Die Reihe der Befürworter und Befürworterinnen eines Schulfachs Gesundheit kann sich sehen lassen.

Sie reicht vom Präsidenten der Bundesärztekammer Dr. Klaus Reinhardt bis zu Politikerinnen und Politikern unterschiedlicher Fraktionen. Für sie steht fest: Die Grundlagen für Fähigkeiten und Kompetenzen werden in den frühen Lebensjahren gelegt. Daher gehören Kinder und Jugendliche zu den wichtigsten Zielgruppen für Maßnahmen der Prävention und frühen Gesundheitsförderung.
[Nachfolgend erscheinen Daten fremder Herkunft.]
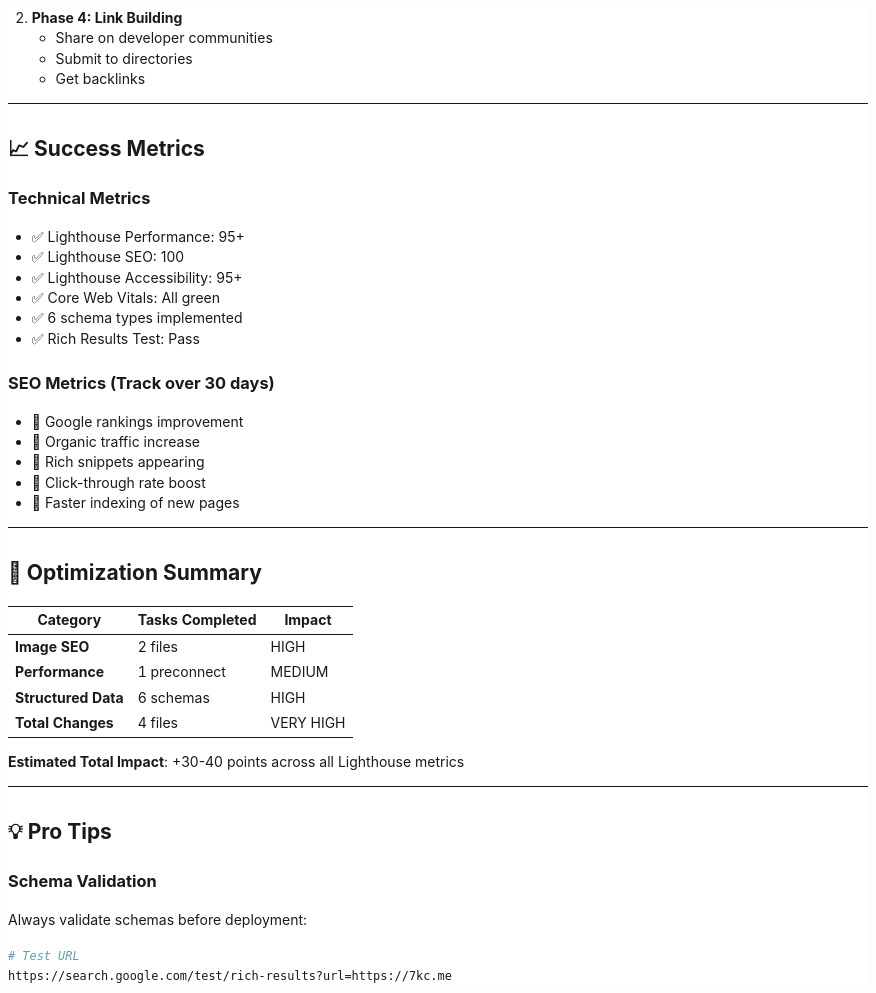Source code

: 2. **Phase 4: Link Building**
   - Share on developer communities
   - Submit to directories
   - Get backlinks

---

## 📈 Success Metrics

### Technical Metrics
- ✅ Lighthouse Performance: 95+
- ✅ Lighthouse SEO: 100
- ✅ Lighthouse Accessibility: 95+
- ✅ Core Web Vitals: All green
- ✅ 6 schema types implemented
- ✅ Rich Results Test: Pass

### SEO Metrics (Track over 30 days)
- 🎯 Google rankings improvement
- 🎯 Organic traffic increase
- 🎯 Rich snippets appearing
- 🎯 Click-through rate boost
- 🎯 Faster indexing of new pages

---

## 🎉 Optimization Summary

| Category | Tasks Completed | Impact |
|----------|----------------|--------|
| **Image SEO** | 2 files | HIGH |
| **Performance** | 1 preconnect | MEDIUM |
| **Structured Data** | 6 schemas | HIGH |
| **Total Changes** | 4 files | VERY HIGH |

**Estimated Total Impact**: +30-40 points across all Lighthouse metrics

---

## 💡 Pro Tips

### Schema Validation
Always validate schemas before deployment:
```bash
# Test URL
https://search.google.com/test/rich-results?url=https://7kc.me
```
Hierzu zählt auch die Stärkung der Gesundheitskompetenz. Wissen, Fähigkeiten und Verhaltensweisen, die früh erlernt werden, können sich im Lebensverlauf festigen.

In Australien oder Finnland ist die Vermittlung von Gesundheitskompetenz daher bereits Pflichtbestandteil des Lehrplans.

Auch in Deutschland gibt es einzelne Beispiele: So in Hessens Gesamtschule Obersberg. Dort wurde für Schüler und Schülerinnen der 7. und 8. Klasse das Unterrichtsfach Gesundheit mit einer Wochenstunde eingeführt. Auch im Saarland wird an der Anton-Hansen-Schule gelernt, was zu einer gesunden Lebensführung gehört – von Sport samt Ausdauer und Entspannung über gute Ernährung bis zu naturwissenschaftlicher Theorie. Es sind erste Schritte. Aber was Kinder und Jugendliche nicht lernen, holen sie im Erwachsenenalter nur schwer nach. Gesundheitswissen legt die Grundlage für eine selbstbestimmte Gesundheit und lebenslange Prävention und gehört deshalb in den Unterricht. Das Ziel ist klar: Kompetent von Anfang an.